**本文**
.....

以上の実施形態では、複数のピニオンローラ23及び複数のカムローラ30がそれぞれリングローラ22−1の周方向に関して互いに等間隔で配置されている場合について説明した。ただし、本実施形態では、複数のピニオンローラ23は、必ずしもリングローラ22−1の周方向に関して互いに等間隔で配置されていなくても構わない。同様に、複数のカムローラ30は、必ずしもリングローラ22−1の周方向に関して互いに等間隔で配置されていなくても構わない。これらの場合でも、周方向に関する各ピニオンローラ23と各カムローラ30との相対位置関係が変化しても、押付力のスカラー和の変動及び押付力のベクトル和の変動をともに抑制することができる。

.....

**データ内容**
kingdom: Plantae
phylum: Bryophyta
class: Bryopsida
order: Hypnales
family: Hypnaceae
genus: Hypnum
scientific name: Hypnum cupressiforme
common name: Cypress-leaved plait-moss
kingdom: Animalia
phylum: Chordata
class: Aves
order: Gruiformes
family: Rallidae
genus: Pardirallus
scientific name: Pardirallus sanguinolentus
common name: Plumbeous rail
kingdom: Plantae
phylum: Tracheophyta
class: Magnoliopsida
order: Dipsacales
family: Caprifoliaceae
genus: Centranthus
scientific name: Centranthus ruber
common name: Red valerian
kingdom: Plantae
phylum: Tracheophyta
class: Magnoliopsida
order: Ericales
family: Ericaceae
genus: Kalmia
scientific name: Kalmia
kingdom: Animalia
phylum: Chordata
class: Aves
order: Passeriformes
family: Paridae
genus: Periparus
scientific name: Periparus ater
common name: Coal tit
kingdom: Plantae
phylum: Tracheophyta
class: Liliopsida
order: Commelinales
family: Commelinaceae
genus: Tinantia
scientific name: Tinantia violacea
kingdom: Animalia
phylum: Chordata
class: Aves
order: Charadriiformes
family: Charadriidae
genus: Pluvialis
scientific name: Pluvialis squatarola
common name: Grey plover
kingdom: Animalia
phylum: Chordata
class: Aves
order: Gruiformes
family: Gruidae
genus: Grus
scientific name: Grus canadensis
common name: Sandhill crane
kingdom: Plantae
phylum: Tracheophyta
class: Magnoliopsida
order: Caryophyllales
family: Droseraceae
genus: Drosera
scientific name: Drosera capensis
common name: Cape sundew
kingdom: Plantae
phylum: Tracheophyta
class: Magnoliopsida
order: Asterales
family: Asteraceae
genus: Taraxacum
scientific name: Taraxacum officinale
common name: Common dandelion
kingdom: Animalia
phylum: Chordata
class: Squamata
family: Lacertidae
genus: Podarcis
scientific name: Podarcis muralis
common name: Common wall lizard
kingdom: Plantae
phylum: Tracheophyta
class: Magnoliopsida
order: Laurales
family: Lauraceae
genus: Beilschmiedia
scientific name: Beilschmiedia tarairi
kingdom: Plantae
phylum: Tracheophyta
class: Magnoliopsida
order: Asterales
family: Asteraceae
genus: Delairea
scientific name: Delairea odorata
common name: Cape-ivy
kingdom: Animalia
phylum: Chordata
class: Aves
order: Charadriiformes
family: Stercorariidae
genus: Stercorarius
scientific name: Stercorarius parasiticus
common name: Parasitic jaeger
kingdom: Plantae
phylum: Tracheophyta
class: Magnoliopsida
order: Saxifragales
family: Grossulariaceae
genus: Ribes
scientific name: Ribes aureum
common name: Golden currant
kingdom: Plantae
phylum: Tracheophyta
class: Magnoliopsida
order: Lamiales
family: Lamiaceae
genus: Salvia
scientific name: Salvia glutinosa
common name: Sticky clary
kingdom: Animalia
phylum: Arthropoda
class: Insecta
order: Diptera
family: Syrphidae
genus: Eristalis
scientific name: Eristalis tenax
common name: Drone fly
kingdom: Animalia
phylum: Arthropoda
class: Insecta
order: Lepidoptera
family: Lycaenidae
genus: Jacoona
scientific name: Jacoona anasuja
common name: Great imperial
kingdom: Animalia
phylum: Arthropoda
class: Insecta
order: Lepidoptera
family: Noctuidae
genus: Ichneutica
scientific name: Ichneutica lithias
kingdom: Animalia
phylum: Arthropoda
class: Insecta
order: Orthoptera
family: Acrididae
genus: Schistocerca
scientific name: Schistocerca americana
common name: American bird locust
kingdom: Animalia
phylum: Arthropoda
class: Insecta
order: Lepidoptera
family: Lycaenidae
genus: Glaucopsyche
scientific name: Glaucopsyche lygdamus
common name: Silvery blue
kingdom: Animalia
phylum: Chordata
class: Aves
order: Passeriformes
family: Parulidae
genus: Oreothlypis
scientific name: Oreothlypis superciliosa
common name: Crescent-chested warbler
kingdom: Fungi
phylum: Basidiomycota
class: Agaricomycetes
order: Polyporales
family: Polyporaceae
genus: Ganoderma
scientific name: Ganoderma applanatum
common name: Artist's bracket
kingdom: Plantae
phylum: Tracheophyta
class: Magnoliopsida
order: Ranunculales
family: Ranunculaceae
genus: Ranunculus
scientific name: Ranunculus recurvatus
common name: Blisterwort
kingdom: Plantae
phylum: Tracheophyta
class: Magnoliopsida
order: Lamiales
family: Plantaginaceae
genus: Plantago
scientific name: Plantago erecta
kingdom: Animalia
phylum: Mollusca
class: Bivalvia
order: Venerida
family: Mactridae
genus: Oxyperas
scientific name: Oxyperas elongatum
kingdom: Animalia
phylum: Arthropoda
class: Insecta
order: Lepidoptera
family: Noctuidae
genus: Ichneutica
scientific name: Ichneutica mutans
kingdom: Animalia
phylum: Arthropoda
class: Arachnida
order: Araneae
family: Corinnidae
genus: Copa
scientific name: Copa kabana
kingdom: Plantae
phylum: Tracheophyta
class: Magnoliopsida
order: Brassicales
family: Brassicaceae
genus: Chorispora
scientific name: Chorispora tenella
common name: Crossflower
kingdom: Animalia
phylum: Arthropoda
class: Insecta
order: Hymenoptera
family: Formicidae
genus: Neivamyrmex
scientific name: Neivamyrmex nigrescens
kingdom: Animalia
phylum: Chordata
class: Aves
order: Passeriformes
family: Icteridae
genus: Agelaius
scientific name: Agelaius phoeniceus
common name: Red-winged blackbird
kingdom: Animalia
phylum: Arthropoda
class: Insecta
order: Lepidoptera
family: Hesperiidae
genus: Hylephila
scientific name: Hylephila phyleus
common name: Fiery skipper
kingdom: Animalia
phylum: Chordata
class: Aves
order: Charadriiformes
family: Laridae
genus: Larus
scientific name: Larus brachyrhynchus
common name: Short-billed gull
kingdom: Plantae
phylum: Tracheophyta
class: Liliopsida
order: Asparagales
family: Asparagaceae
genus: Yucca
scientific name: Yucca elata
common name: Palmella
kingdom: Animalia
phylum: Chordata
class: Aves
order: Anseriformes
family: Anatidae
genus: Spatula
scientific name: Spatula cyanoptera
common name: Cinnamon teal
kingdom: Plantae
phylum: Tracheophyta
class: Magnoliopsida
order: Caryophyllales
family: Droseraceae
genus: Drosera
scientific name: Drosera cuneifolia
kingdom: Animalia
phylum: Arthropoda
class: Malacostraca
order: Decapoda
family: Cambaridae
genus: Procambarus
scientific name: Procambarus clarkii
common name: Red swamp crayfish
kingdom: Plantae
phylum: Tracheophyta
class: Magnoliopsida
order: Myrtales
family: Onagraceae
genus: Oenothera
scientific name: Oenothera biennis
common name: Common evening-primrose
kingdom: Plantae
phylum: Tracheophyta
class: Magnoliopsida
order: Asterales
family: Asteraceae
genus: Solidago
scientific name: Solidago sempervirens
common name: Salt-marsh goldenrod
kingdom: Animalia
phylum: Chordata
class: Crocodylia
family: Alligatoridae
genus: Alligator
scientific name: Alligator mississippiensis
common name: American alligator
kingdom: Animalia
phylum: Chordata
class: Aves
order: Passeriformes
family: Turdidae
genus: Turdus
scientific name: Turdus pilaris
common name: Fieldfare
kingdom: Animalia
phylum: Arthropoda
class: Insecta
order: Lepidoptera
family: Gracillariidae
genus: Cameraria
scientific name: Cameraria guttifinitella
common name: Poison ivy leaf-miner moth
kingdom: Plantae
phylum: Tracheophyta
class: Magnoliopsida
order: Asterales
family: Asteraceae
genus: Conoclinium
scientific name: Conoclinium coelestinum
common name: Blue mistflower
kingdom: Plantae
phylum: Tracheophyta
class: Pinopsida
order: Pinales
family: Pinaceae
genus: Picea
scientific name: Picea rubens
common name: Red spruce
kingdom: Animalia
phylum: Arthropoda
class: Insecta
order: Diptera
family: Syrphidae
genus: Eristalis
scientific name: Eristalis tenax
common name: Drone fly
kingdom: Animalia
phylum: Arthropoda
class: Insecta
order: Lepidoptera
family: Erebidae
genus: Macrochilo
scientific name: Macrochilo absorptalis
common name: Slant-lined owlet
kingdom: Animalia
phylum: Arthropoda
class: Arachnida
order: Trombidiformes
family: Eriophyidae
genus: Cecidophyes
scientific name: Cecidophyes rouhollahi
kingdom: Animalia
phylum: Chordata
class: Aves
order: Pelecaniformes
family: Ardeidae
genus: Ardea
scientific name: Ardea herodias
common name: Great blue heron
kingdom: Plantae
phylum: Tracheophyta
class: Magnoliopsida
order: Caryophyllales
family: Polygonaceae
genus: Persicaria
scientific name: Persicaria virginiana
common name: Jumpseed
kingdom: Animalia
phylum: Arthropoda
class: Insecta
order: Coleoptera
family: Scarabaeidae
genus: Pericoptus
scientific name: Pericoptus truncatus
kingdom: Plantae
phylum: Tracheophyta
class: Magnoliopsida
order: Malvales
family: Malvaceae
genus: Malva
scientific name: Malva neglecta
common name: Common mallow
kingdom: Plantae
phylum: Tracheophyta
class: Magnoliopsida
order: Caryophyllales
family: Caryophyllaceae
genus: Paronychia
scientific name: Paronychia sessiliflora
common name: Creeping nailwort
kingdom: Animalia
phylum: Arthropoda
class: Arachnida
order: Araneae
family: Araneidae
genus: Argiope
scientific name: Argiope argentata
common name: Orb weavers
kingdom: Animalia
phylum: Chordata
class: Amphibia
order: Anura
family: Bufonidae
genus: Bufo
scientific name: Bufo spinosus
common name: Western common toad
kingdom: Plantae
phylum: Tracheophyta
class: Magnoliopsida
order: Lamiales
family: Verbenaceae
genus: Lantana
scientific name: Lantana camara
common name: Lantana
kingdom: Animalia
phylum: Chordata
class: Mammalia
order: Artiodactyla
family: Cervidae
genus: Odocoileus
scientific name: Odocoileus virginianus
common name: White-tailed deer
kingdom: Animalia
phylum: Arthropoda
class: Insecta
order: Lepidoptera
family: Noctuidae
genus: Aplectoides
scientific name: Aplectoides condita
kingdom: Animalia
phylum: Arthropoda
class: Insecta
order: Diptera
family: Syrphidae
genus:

.....

**課題の目的**
本文の全文を、一字も変えずにそのまま抜き出すこと。 記録は使わなくてよい。

**記述解答**
以上の実施形態では、複数のピニオンローラ23及び複数のカムローラ30がそれぞれリングローラ22−1の周方向に関して互いに等間隔で配置されている場合について説明した。ただし、本実施形態では、複数のピニオンローラ23は、必ずしもリングローラ22−1の周方向に関して互いに等間隔で配置されていなくても構わない。同様に、複数のカムローラ30は、必ずしもリングローラ22−1の周方向に関して互いに等間隔で配置されていなくても構わない。これらの場合でも、周方向に関する各ピニオンローラ23と各カムローラ30との相対位置関係が変化しても、押付力のスカラー和の変動及び押付力のベクトル和の変動をともに抑制することができる。